Fixed drug eruption (FDE) is a cutaneous adverse drug reaction characterized by erythematous plaques or blisters that recur at the same site upon re-exposure to the causative drug. It can leave residual pigmentation and, in severe cases, may present as generalized bullous fixed drug reaction (GBFDE).

Objective

The study aimed to evaluate the sensitivity of a standardized allergy workup for diagnosing the cause of FDE, with an emphasis on in situ repeated open application tests (ROATs).

Methods

A retrospective multicenter study analyzed the allergy workup practices for FDE diagnosis across 11 centers in France. The workup involved a three-step process:

  1. In Situ Patch Tests (PTs): Potential offending medications were applied directly to previously affected skin sites, except in cases of pure mucosal involvement.
  2. In Situ Repeated Open Application Test (ROAT): If the in situ PT results were negative, the suspected drug was applied daily for 7 days to the same skin area.
  3. Drug Challenge (DC): This was conducted only if both in situ PT and ROAT were negative. It involved administering the drug under controlled conditions to confirm the diagnosis.

Results

Out of 98 suspected FDE cases, 61 patients (median age 61 years, male-to-female ratio 1.8) with a complete allergy workup were included. The implicated drugs included paracetamol, β-lactams, imidazoles, NSAIDs, iodinated contrast media, and cotrimoxazole, among others.

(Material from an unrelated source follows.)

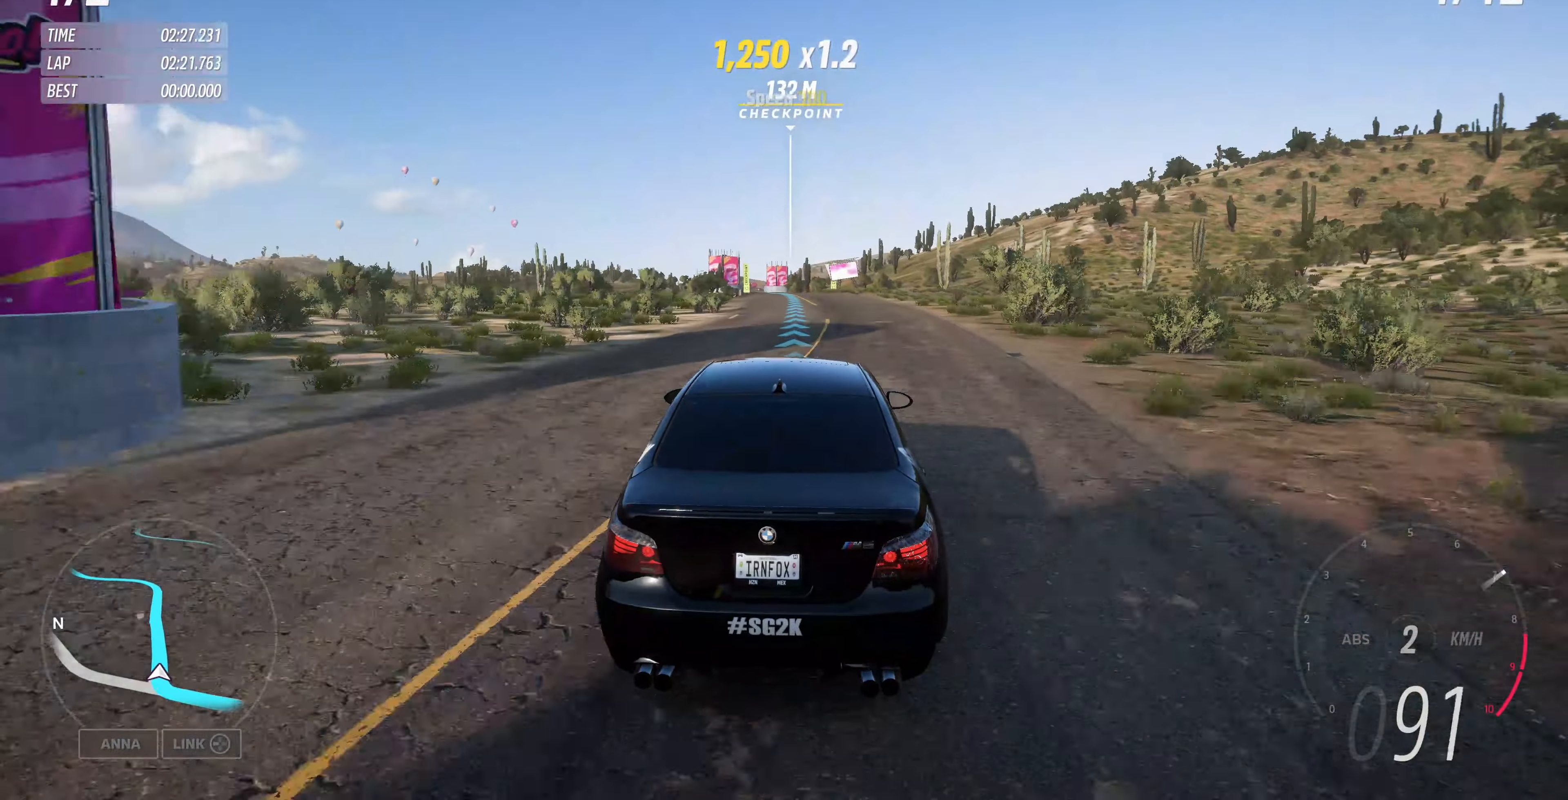
{"buttons": ["R2"], "left_stick": "up", "right_stick": "center", "events": []}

  • In Situ PT: Positive in 17 of 54 cases (31.5%).
  • In Situ ROAT: Positive in 14 of 40 cases (35%), with remote reactivation in 4 cases.
  • Drug Challenge: Positive in 26 cases.

Study Highlights

The study’s design is commendable for its breadth and depth. By involving multiple centers, the research achieves a level of diversity in its patient sample, enhancing the generalizability of its findings. The sequential allergy workup involving in situ PT, in situ ROAT, and DC is a reliable and safe method for diagnosing the cause of FDE. The sensitivity of in situ tests was over 50%, making them valuable tools in the diagnostic process.

Our Perspectives

This new technique offers several advantages:

  • Enhanced Diagnostic Accuracy: Combining the two steps potentially leads to a more definitive diagnosis compared to traditional methods.
  • Improved Patient Care: Accurate identification of the culprit medication allows healthcare providers to effectively prevent future reactions and optimize treatment plans.

However, some considerations remain:

  • FDE Reactivation: The study noted that in situ ROAT occasionally caused the FDE to reappear in areas beyond the application site. Careful monitoring is necessary.
  • Inconclusive Results: Even with both tests, some cases might remain inconclusive, requiring alternative diagnostic measures.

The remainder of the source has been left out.